Find all functions $f : \mathbb Z \to \mathbb Z$ such that $$(f(x + y))^2 = f(x^2) + f(y^2)$$for all $x, y \in \mathbb Z$.

Solution Plug in $y=-x$, and let $c=f(0)$. We have $f(x^2) = c^2/2$. Plugging in $y=0$, we have $f(x)^2 = c^2/2 + c$. Plugging in $x=0$ in this gives $c=0$ or $c=2$. Now if $c=0$, $f \equiv 0$ is the only solution. Else we have $f(x) = \pm 2$ for all $x$. This means $f(x^2) + f(y^2) = 4$, always, so for all $x$ being perfect squares, $f(x)=2$. So the solution in this case becomes $f(x) = 2$ for all perfect square $x$ and $\pm 2$ for all other $x$. It is easy to check that the solutions mentioned above work.

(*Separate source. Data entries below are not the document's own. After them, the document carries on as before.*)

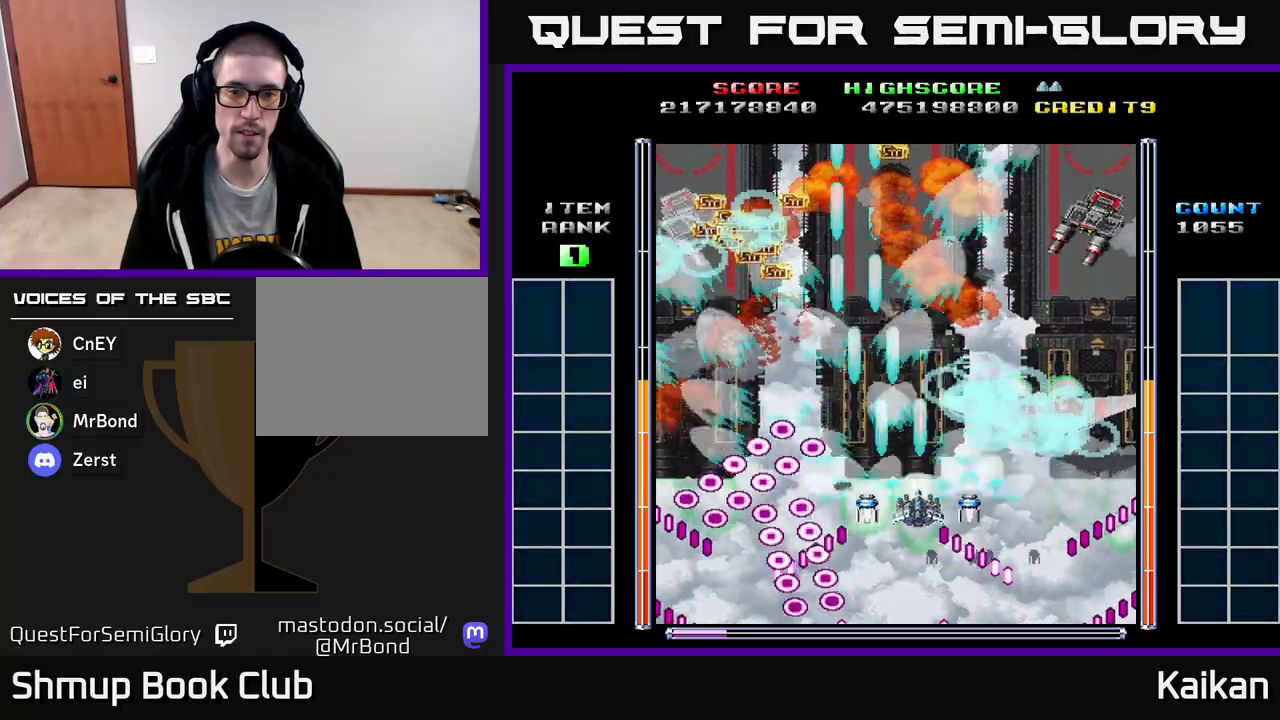
{"buttons": ["A", "DPAD_UP"], "left_stick": "center", "events": [[150, "DPAD_DOWN", "down"], [333, "DPAD_DOWN", "up"], [400, "DPAD_UP", "down"], [450, "DPAD_RIGHT", "up"]]}
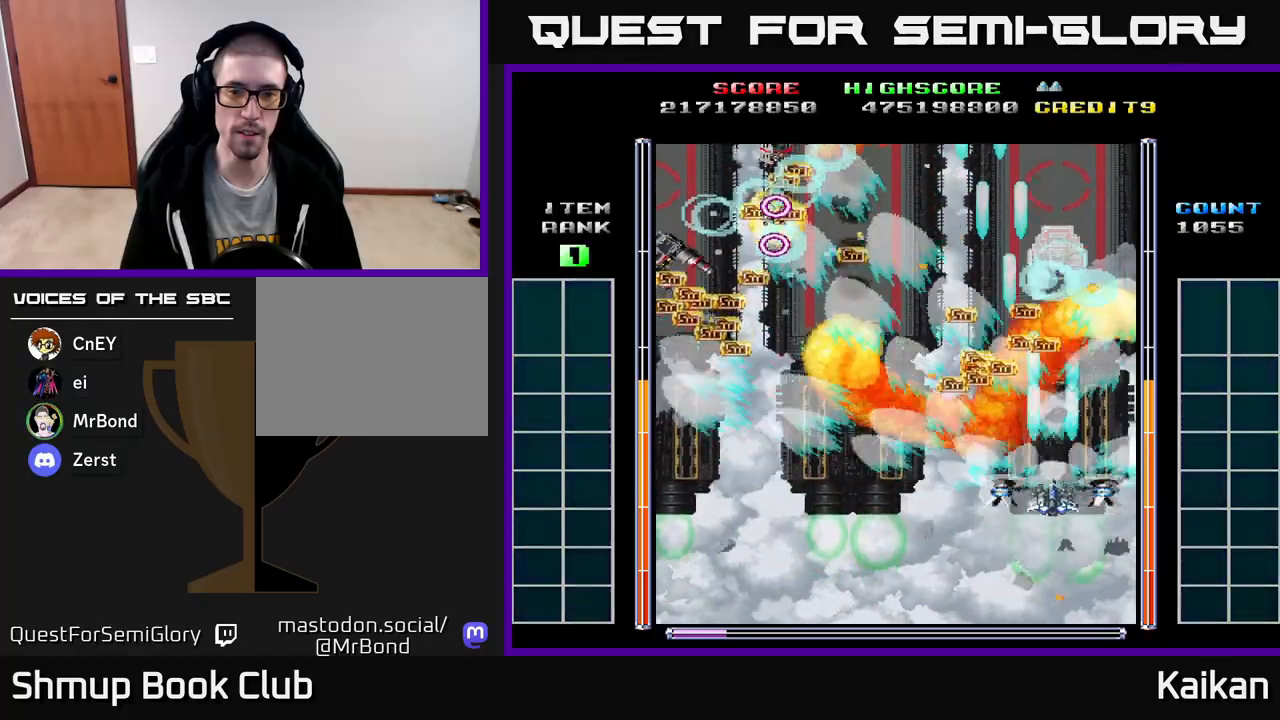
{"buttons": ["A", "DPAD_DOWN", "DPAD_LEFT"], "left_stick": "center", "events": [[233, "DPAD_LEFT", "down"], [250, "DPAD_UP", "up"], [317, "DPAD_DOWN", "down"]]}
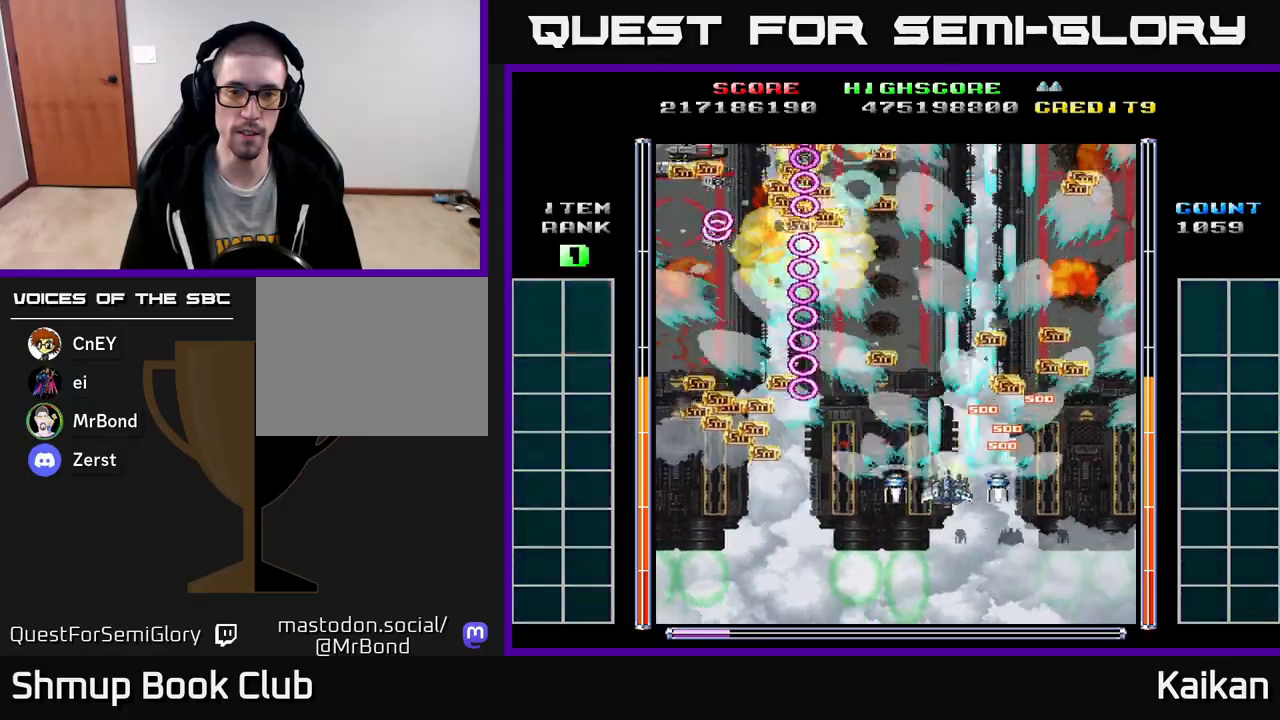
{"buttons": ["A", "DPAD_UP", "DPAD_RIGHT"], "left_stick": "center", "events": [[333, "DPAD_LEFT", "up"], [400, "DPAD_DOWN", "up"], [400, "DPAD_RIGHT", "down"], [433, "DPAD_UP", "down"]]}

A chess tournament is held with the participation of boys and girls. The girls are twice as many as boys. Each player plays against each other player exactly once. By the end of the tournament, there were no draws and the ratio of girl winnings to boy winnings was $\frac{7}{9}$. How many players took part at the tournament?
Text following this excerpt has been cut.